Cosa si chiede => Ricopia esattamente le righe di tutti i record riportati qui sotto, senza includere le immagini.

Materiale dell'esercizio =>

■ ■ ■

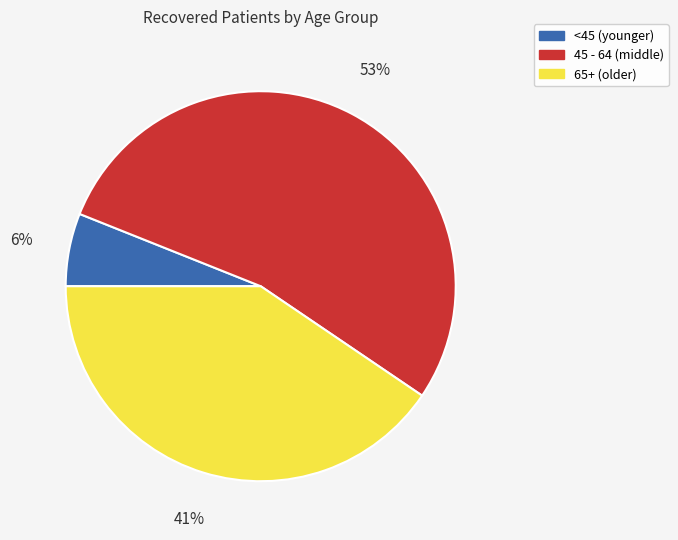

To the nearest percent, what is the combined percentage of 45 - 64 (middle) and <45 (younger)?

59%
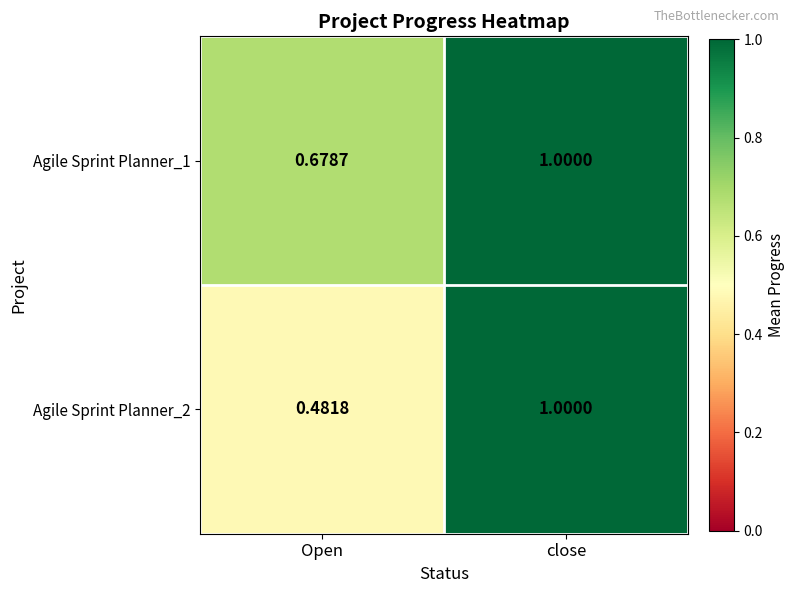

At which label does Agile Sprint Planner_1 reach its peak?

close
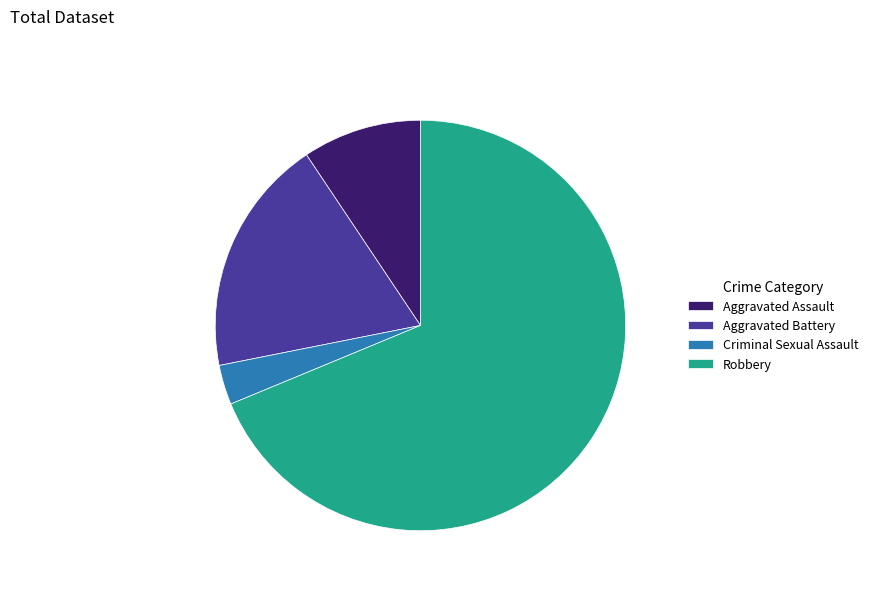

Which slice is the largest?

Robbery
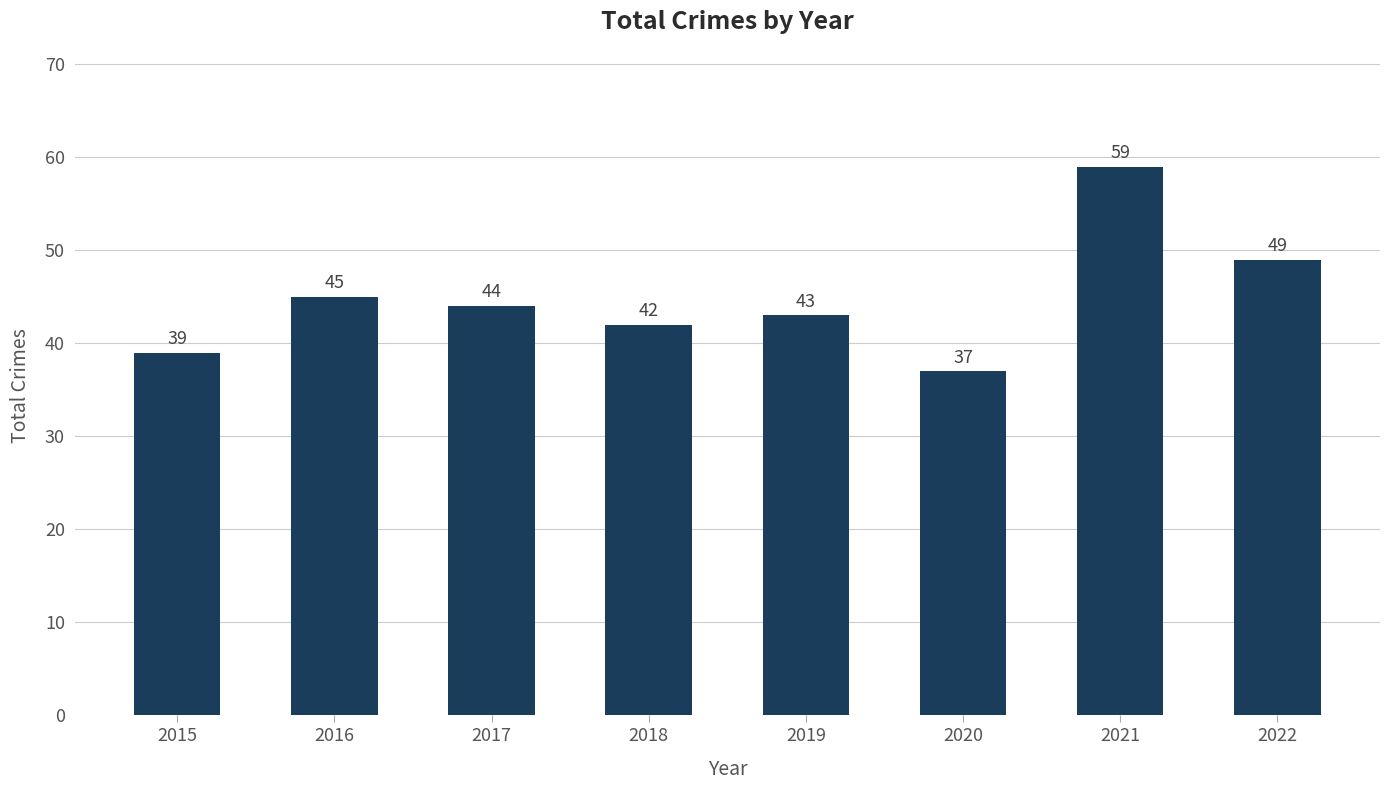

The chart shows a value of 11 at 2017. True or false?

False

■ ■ ■

Svolgimento =>
To the nearest percent, what is the combined percentage of 45 - 64 (middle) and <45 (younger)?

59%

At which label does Agile Sprint Planner_1 reach its peak?

close

Which slice is the largest?

Robbery

The chart shows a value of 11 at 2017. True or false?

False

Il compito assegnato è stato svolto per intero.